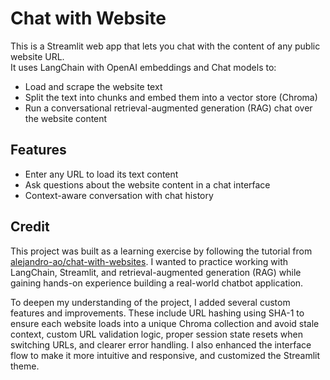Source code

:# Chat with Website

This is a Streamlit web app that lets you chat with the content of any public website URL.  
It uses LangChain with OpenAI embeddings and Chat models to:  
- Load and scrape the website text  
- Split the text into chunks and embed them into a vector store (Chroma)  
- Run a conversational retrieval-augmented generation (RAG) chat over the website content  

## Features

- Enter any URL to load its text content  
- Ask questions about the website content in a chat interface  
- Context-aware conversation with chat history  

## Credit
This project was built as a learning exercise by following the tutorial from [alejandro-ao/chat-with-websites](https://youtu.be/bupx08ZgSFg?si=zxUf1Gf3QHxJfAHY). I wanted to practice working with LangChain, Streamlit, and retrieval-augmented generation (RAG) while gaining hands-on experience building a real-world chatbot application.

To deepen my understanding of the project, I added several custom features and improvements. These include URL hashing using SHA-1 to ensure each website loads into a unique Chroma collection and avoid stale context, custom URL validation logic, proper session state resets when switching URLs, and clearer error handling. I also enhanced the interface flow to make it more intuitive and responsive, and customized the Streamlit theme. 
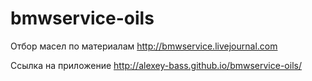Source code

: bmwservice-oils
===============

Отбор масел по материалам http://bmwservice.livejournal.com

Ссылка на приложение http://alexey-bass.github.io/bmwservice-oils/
══════════════════════════════
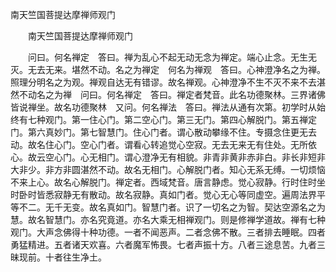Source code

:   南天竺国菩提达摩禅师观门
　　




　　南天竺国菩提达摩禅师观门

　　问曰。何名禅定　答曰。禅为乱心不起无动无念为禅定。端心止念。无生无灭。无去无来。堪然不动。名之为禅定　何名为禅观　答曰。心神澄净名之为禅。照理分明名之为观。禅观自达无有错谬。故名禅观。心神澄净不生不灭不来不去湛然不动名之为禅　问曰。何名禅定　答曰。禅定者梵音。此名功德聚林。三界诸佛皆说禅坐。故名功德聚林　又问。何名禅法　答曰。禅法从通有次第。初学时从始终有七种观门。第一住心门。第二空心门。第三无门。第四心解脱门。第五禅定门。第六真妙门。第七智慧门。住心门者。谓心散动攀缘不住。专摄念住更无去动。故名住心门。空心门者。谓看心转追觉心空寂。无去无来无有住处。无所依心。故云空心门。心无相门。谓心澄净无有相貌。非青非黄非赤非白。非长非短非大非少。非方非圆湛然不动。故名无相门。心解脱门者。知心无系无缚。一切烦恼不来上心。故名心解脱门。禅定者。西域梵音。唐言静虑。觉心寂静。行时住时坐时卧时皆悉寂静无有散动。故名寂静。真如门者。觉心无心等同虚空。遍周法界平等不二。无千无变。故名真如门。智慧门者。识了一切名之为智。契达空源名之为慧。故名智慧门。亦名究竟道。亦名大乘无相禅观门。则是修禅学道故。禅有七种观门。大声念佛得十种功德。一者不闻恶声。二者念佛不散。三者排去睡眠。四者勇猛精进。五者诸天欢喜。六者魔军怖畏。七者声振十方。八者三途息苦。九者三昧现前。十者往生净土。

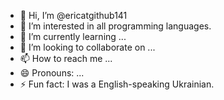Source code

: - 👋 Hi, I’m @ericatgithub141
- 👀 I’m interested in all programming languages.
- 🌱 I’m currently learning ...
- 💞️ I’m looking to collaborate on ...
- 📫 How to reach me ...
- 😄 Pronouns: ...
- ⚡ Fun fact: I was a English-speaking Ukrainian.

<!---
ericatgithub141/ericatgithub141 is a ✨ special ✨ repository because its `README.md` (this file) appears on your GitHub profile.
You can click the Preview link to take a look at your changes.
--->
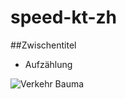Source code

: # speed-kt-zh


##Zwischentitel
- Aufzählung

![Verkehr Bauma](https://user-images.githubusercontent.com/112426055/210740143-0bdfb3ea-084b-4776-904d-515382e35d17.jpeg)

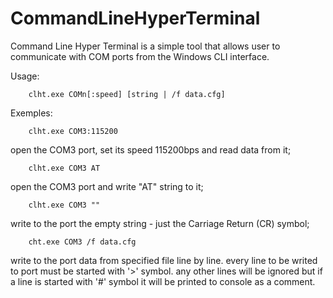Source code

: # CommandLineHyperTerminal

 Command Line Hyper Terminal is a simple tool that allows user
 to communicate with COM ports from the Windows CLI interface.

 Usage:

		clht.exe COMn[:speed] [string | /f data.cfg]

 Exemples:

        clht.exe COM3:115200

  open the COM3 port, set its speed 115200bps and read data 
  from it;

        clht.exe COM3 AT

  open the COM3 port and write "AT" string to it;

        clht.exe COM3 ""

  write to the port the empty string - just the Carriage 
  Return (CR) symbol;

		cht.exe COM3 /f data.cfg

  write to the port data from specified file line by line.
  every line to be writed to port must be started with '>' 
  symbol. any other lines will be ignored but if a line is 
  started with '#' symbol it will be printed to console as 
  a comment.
══════════════════════════════
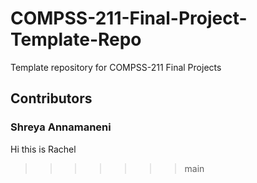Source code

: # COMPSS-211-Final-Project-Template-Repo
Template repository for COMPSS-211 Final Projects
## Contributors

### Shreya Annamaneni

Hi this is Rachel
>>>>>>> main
══════════════════════════════
(WORK ITEM)
Using the listing above, state the number of lines that hold "generation", with no other text.

(ANSWER BELOW)
2